Presiden Indonesia Joko "Jokowi" Widodo melakukan hal istimewa dalam Pidato Kenegaraannya pada 16 Agustus lalu: Ia menghimbau tentang pentingnya toleransi.
"Saya yakin jika masyarakat Indonesia ingin tetap bersatu, toleran, dan peduli terhadap sesama anak bangsa, maka Indonesia bukan lagi hanya nama atau gambar rangkaian pulau di peta dunia, melainkan sebuah kekuatan yang dihormati oleh negara lain di dunia," kata Jokowi.
Keterangan itu, dalam sebuah pidato yang didominasi ungkapan-ungkapan bergelora tentang komitmen pembelanjaan infrastruktur dan proyeksi-proyeksi pertumbuhan ekonomi, menunjukkan pengakuan publik yang langka--meski ambigu--atas ancaman dan diskriminasi yang semakin parah terhadap kelompok-kelompok minoritas seksual dan keagamaan di Indonesia. Kelompok minoritas keagamaan adalah yang paling rentan, karena ada pasal penodaan agama yang mematikan. Korban terakhir pasal itu adalah perempuan penganut Buddha yang terancam hukuman penjara hingga 18 bulan hanya karena mengeluhkan volume pengeras suara masjid dekat tempat tinggalnya.
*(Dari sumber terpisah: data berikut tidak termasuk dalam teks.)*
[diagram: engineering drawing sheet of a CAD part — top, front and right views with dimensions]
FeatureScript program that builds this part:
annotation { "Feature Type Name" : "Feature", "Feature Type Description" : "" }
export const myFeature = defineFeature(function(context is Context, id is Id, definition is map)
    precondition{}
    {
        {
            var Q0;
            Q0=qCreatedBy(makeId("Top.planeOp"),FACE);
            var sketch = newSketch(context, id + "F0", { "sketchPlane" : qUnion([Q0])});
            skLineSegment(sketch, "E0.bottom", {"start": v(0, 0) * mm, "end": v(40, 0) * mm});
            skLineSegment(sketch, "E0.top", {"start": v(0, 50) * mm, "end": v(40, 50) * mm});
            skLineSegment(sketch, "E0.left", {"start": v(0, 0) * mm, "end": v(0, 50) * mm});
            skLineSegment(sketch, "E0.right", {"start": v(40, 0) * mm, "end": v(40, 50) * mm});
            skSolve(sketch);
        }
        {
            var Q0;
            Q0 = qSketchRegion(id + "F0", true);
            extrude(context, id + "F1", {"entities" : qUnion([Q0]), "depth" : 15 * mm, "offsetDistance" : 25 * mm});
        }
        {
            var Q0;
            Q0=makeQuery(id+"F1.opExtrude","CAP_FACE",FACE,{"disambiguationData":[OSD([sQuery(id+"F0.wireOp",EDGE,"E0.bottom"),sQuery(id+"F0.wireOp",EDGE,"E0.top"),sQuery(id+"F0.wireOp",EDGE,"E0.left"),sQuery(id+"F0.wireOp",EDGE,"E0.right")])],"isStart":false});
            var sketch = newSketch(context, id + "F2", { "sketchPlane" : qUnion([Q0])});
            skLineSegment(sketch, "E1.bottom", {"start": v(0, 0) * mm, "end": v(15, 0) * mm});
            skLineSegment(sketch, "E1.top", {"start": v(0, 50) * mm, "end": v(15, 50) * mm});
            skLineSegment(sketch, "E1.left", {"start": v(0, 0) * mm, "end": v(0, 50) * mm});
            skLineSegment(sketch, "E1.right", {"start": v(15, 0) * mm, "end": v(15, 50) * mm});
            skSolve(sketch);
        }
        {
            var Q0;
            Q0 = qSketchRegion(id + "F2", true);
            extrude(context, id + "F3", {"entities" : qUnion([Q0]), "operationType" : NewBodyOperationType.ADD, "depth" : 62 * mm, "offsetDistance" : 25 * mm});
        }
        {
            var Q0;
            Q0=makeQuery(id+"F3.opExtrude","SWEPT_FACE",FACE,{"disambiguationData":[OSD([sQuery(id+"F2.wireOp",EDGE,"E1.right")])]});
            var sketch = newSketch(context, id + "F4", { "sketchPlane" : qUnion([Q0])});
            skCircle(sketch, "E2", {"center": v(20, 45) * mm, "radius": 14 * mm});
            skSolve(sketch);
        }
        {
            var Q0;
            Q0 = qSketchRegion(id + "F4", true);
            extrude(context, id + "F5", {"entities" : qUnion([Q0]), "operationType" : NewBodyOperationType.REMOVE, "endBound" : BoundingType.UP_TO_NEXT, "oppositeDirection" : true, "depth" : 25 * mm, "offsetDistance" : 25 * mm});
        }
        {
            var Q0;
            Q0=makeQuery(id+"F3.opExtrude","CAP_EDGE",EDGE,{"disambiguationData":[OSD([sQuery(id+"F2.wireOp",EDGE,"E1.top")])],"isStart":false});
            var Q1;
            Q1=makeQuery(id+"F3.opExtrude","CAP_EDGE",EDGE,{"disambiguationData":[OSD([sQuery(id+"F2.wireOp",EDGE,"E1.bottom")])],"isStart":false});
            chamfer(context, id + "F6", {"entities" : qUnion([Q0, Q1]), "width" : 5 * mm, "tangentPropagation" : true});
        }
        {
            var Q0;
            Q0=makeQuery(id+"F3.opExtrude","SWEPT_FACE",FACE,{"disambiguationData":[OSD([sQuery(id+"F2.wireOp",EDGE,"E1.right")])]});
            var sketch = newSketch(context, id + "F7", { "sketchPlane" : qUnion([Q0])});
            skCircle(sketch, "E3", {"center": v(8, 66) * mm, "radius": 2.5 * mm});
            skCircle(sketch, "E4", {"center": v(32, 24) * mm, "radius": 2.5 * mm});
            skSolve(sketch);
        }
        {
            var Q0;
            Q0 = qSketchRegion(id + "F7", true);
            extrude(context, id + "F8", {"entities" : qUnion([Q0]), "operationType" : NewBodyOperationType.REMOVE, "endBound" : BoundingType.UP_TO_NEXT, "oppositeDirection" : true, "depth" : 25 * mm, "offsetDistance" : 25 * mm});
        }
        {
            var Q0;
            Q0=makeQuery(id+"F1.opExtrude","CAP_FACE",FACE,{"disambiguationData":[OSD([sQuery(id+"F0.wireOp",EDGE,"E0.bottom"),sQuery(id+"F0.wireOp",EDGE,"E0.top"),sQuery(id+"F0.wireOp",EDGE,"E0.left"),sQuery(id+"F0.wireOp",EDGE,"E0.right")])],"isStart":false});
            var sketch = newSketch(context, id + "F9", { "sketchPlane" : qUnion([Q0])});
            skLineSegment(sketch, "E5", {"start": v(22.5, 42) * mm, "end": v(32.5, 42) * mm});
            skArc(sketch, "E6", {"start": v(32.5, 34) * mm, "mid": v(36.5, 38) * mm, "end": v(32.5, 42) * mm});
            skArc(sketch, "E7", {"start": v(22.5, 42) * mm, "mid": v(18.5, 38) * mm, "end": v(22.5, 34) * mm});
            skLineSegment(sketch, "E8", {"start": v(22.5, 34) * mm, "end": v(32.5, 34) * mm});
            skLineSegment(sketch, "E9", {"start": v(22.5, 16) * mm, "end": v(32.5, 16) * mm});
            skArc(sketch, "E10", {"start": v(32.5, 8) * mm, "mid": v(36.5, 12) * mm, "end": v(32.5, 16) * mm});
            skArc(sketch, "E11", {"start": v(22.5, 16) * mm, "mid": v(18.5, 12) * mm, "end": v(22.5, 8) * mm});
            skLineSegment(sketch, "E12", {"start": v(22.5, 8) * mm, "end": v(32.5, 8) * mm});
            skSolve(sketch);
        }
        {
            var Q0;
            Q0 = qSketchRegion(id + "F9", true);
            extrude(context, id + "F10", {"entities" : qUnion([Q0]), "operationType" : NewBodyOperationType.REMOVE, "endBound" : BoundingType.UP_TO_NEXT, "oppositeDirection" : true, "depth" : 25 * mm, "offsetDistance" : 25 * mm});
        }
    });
Lonjakan retorika anti-LGBT oleh para pejabat pemerintah sejak 2016, juga upaya-upaya mengkriminalisasi hubungan sesama jenis, berkaitan dengan memburuknya epidemi HIV nasional. Himbauan toleransi Jokowi jadi semakin mengesankan mengingat selama ini ia memalingkan muka dari diskriminasi LGBT serta peran sejumlah pejabat pemerintah dalam mengobarkannya.
Jokowi juga memanfaatkan pidato itu untuk menyatakan kembali janji lamanya untuk "menuntaskan kasus-kasus pelanggaran hak asasi di masa lalu serta memperbaiki perlindungan HAM agar hal serupa tak terjadi di kemudian hari." Namun, Jokowi tak menguraikan rincian atau rencana apa pun tentang resolusi tersebut.
Acuan pertama Jokowi kepada toleransi dalam Pidato Kenegaraan tahunan mungkin menunjukkan pengakuan bahwa ia telah gagal mewujudkan dukungan retorisnya kepada hak asasi ke dalam inisiatif-inisiatif kebijakan yang berarti. Atau, ia bermaksud menanggapi kritik-kritik para aktivis HAM terhadap keputusannya memilih Ma'ruf Amin, seorang ulama konservatif yang sangat berperan mengobarkan diskriminasi terhadap minoritas keagamaan dan gender, sebagai calon wakilnya dalam pemilu presiden mendatang.
Kini, Jokowi ditantang untuk membuktikan retorika toleransinya dengan kebijakan-kebijakan substantif yang akan melindungi kelompok masyarakat yang rentan dan menyeret para pelanggar hak-hak asasi ke hadapan keadilan.